After decades of research and development, commercial solar panels - while still needing to improve upon their efficiencies - can be installed for almost any home in the country, providing customers with renewable energy at a competitive cost.
Compared to solar technology, ocean energy projects are in their infancy. As a result, a great deal of money is spent to perform engineering calculations and develop prototypes, rather than install large-scale facilities. The hope for the future is that as more time and money are invested in ocean energy technologies, types of plants like the ones discussed can eventually be installed at a reasonable cost.

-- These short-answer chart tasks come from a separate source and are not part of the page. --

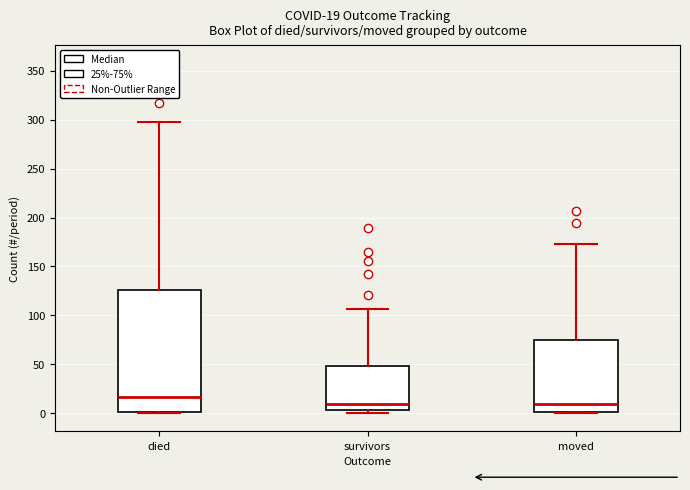

Comparing the boxes themselves (not the whiskers), which one is the tallest?

died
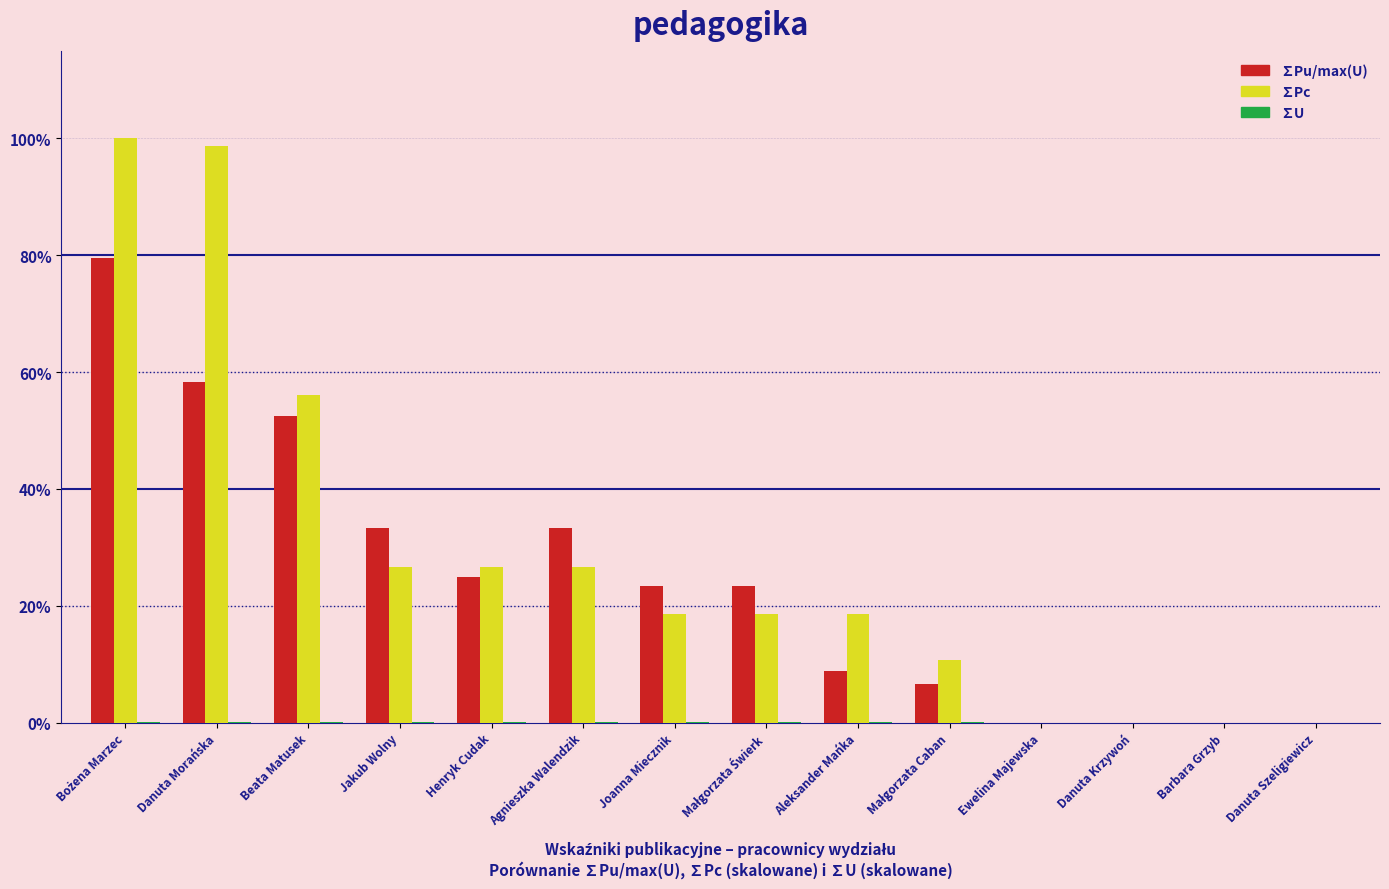

Which series changed the most between Danuta Morańska and Barbara Grzyb?

∑Pc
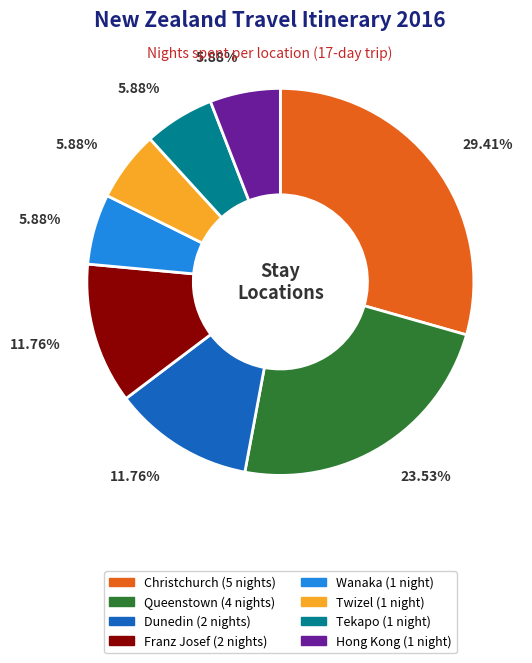

Combined, what portion of the pie is Franz Josef and Queenstown?

35.3%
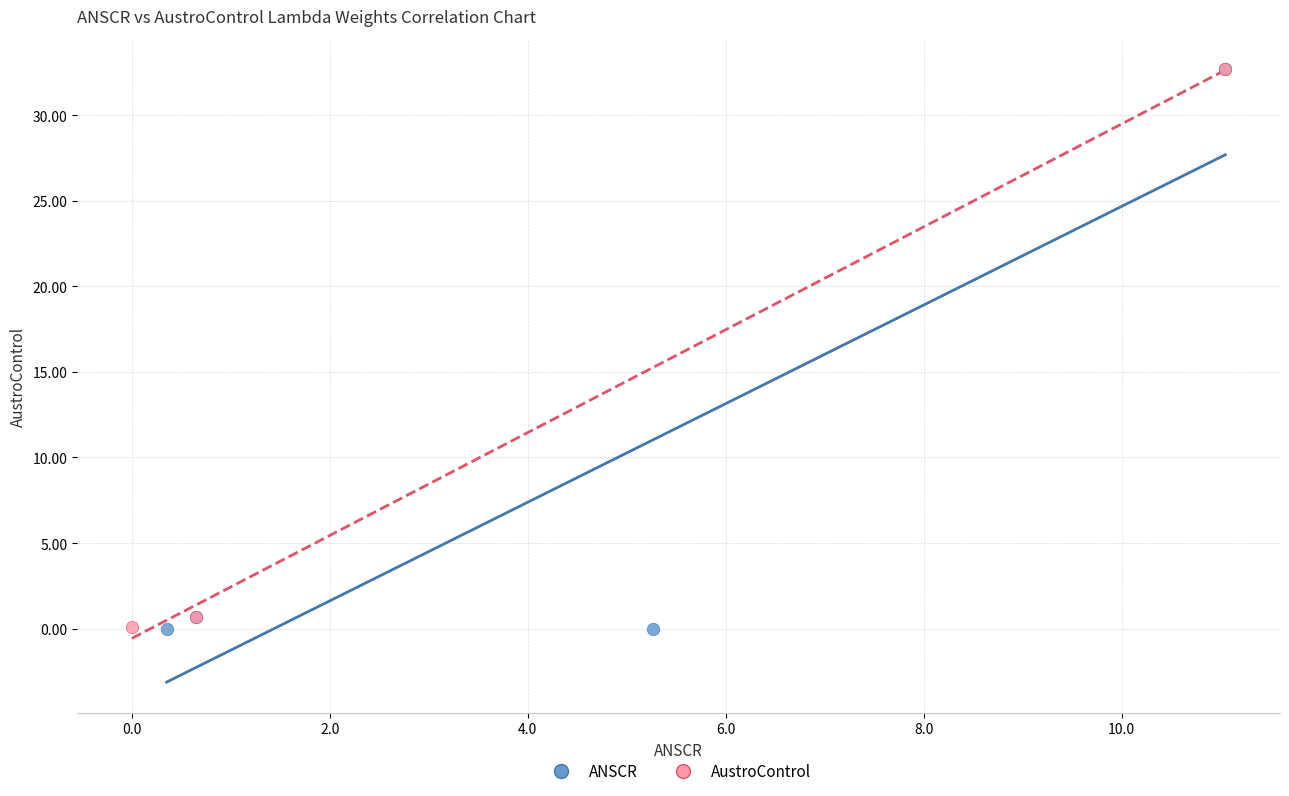

Which series has the widest spread of Y values?

ANSCR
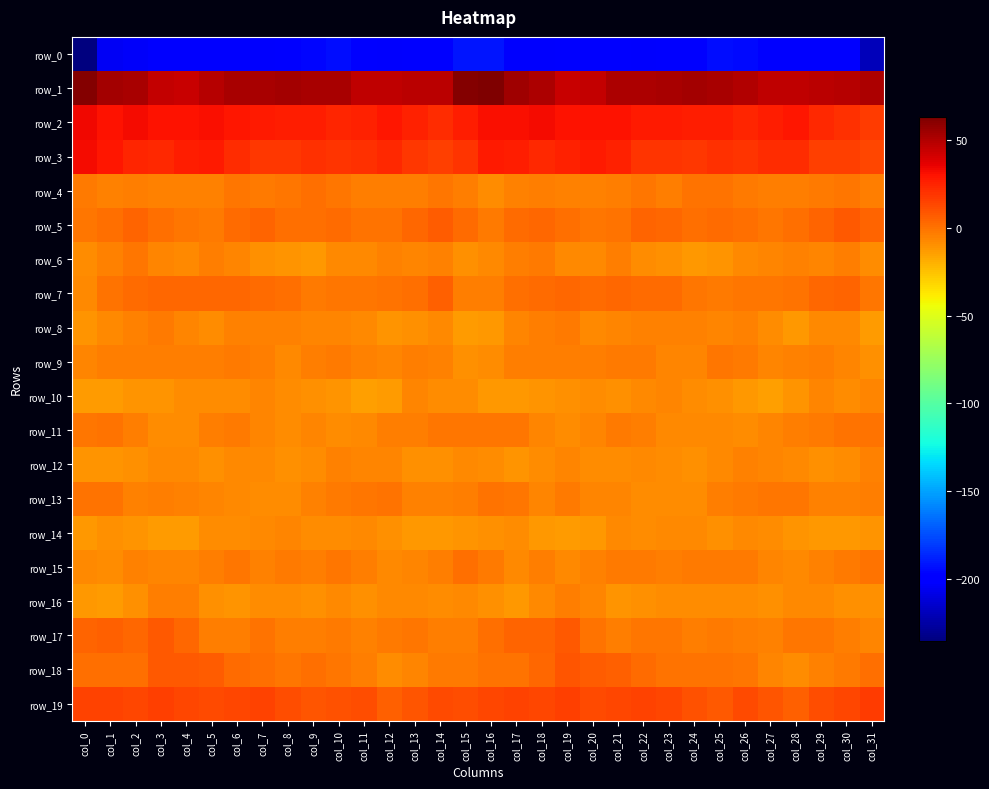

Which category has the highest value in the row_3 series?

col_0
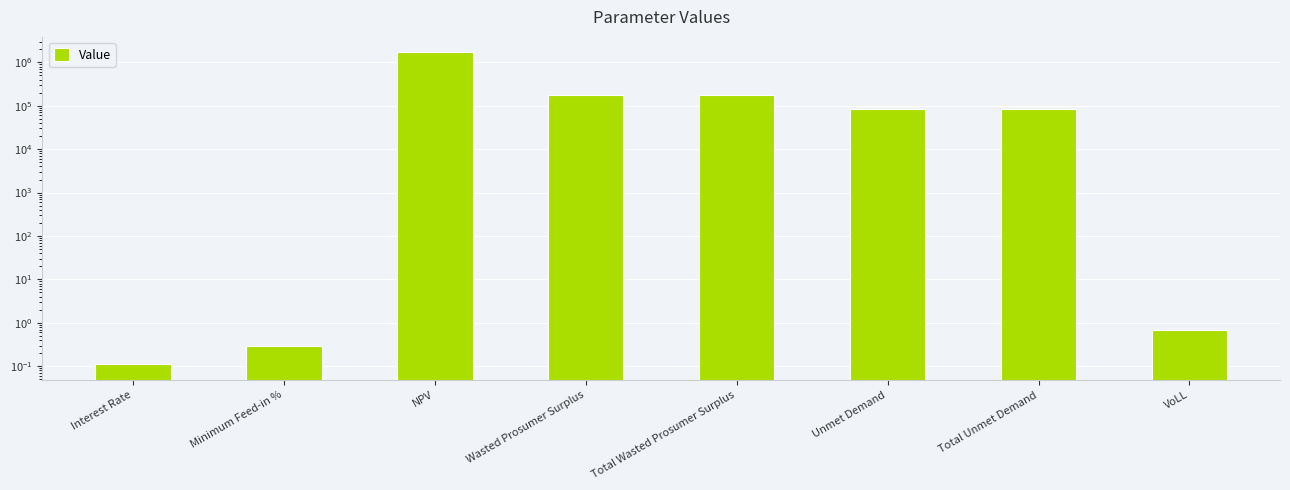

List the labels in order of value, smallest first.

Interest Rate, Minimum Feed-in %, VoLL, Unmet Demand, Total Unmet Demand, Wasted Prosumer Surplus, Total Wasted Prosumer Surplus, NPV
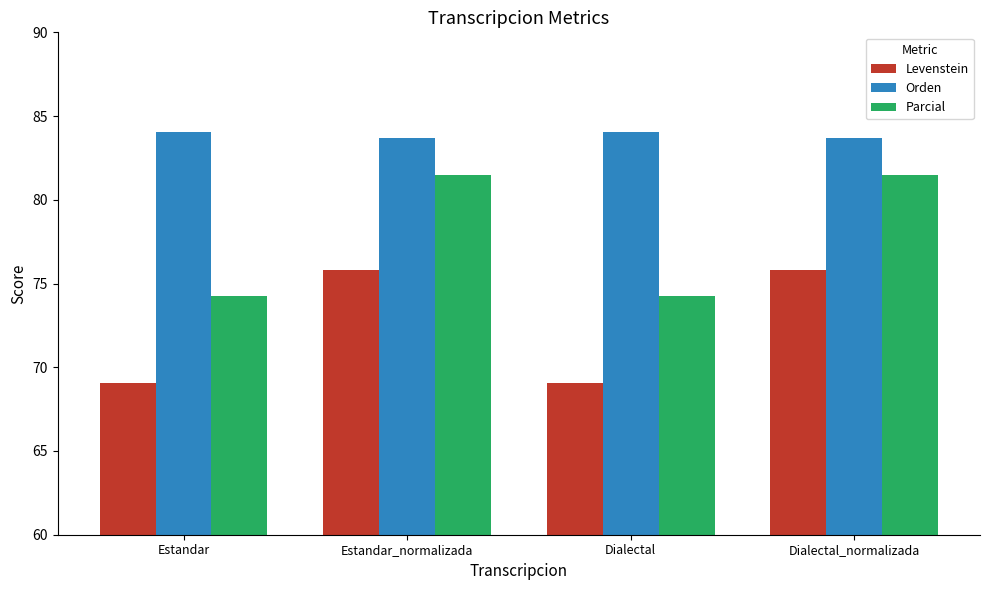

How many data points in Parcial are above 81?

2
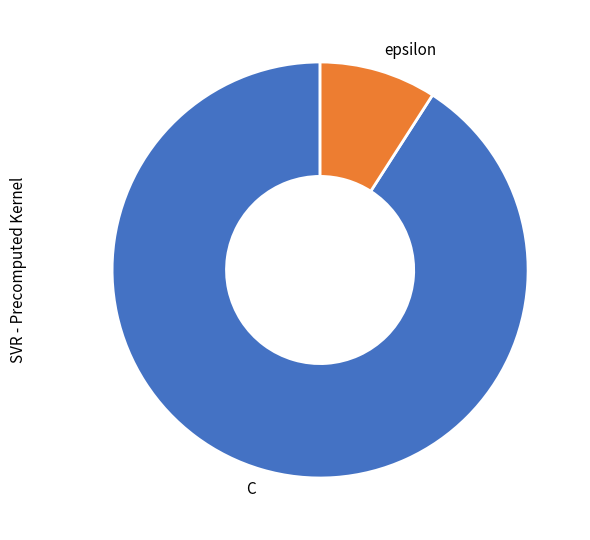

Does epsilon represent more than half of the total?

No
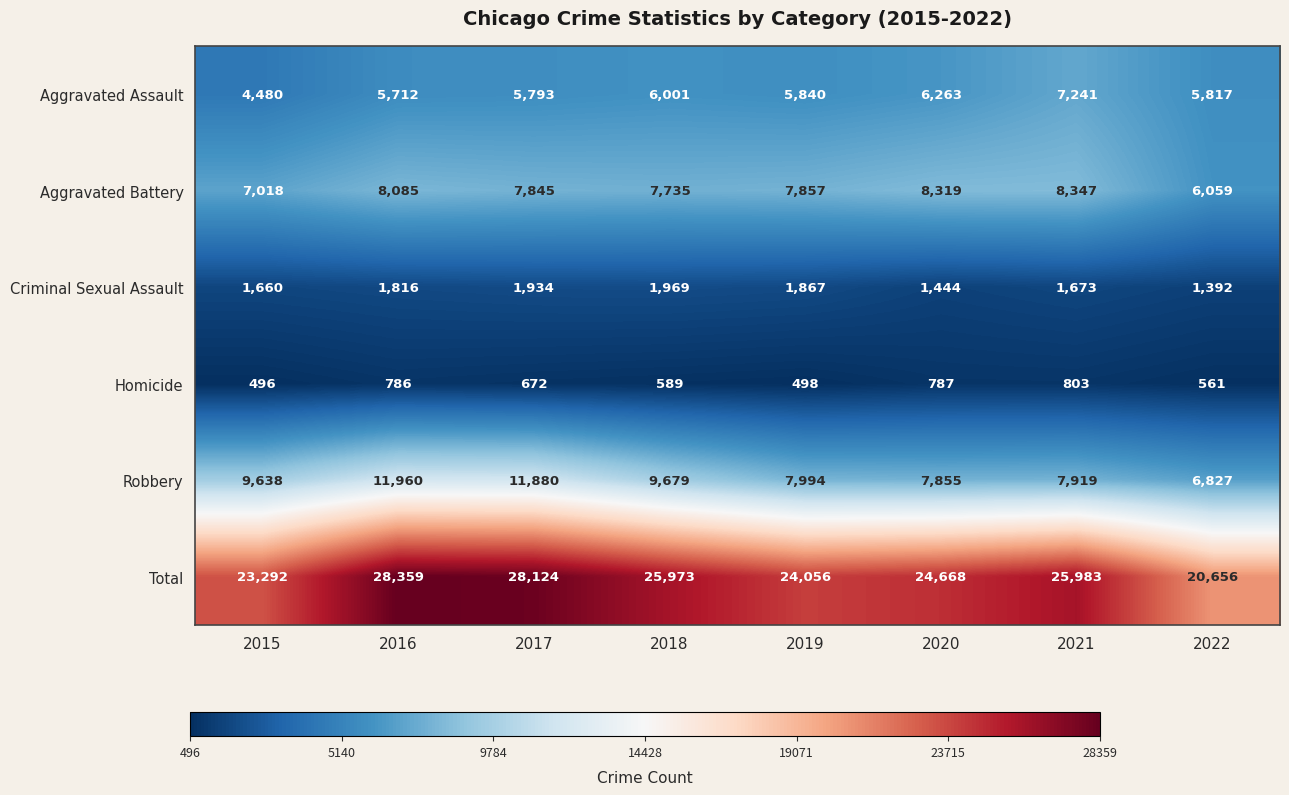

The Criminal Sexual Assault series shows 1444 at 2020. True or false?

True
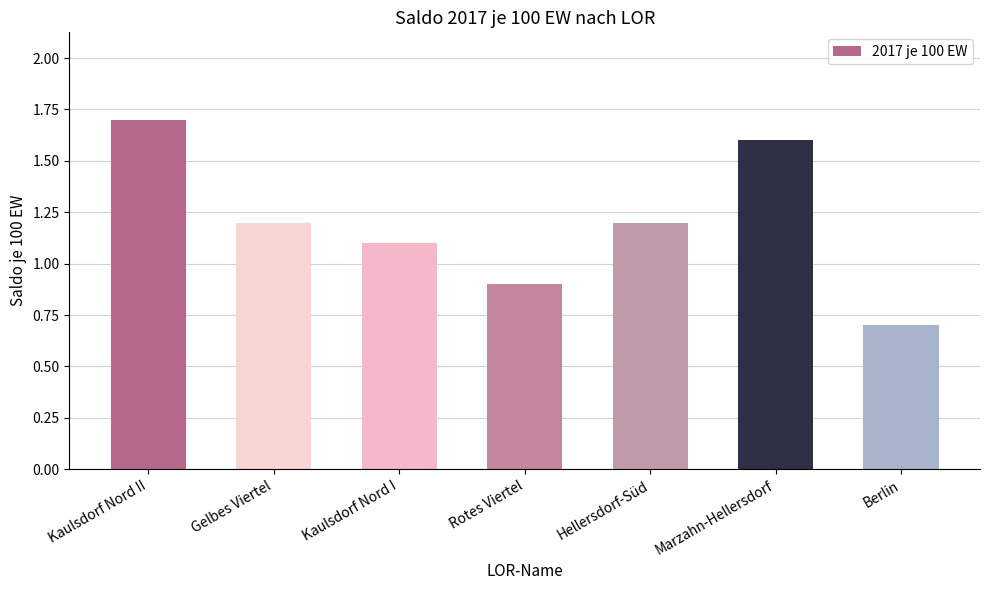

What is the change in value from Gelbes Viertel to Rotes Viertel?

-0.3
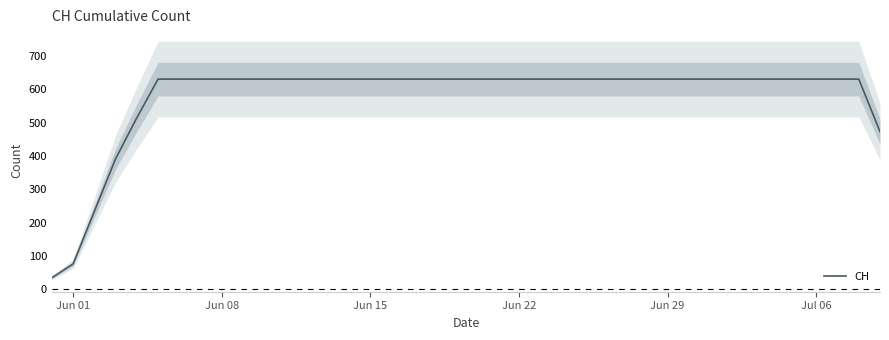

The value of CH at Jun 08 is 631.0. True or false?

True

In addition to financial limitations, the environmental consequences of ocean power plants are also being investigated. While these plants operate completely emissions-free, placing a plant in the middle of the ocean could have an adverse effect on the surrounding ecosystem. Just as bird casualties are a concern for windmill developers, there are fears that ocean power systems containing a propeller (like the one near Belfast mentioned earlier) could strike migrating sea animals passing through the turbines. Researchers at the U.S. Department of Energy have performed various impact tests on fish and whale skins, as well as rubber model substitutes, to investigate the possibility of injury to these creatures. A Pacific Northwest National Laboratory study determined that a whale struck on the head by a turbine would escape with little more than a bruise.
Where We’re Going
In 2013, approximately 1.15 TWh (terrawatt-hours) of energy were generated from ocean systems around the world, with almost all of this production coming from Oceania and Europe. Almost 50% of all wave energy and tidal energy developers are located in the EU, and if current test projects remain on schedule, it is estimated that the EU’s combined capacity from tidal and wave energy could reach 66 MW by 2018.
While research has been performed in the U.S., there are limited installations currently. There is still a great deal to be done in assessing suitable sites, reducing costs, improving efficiency, and connecting offshore devices to the electrical grid. California estimates that with existing technology, there is enough ocean energy that can be harnessed along its 745-mile coast to account for 25% of the state’s energy needs.
The world’s oceans provide extraordinary potential as a source for producing clean energy. However, the task of constructing machines to efficiently and affordably extract this energy remains in the early stages of development. With greater investment and research, these technologies could make a great contribution toward our eventual goal of clean, affordable, and plentiful energy.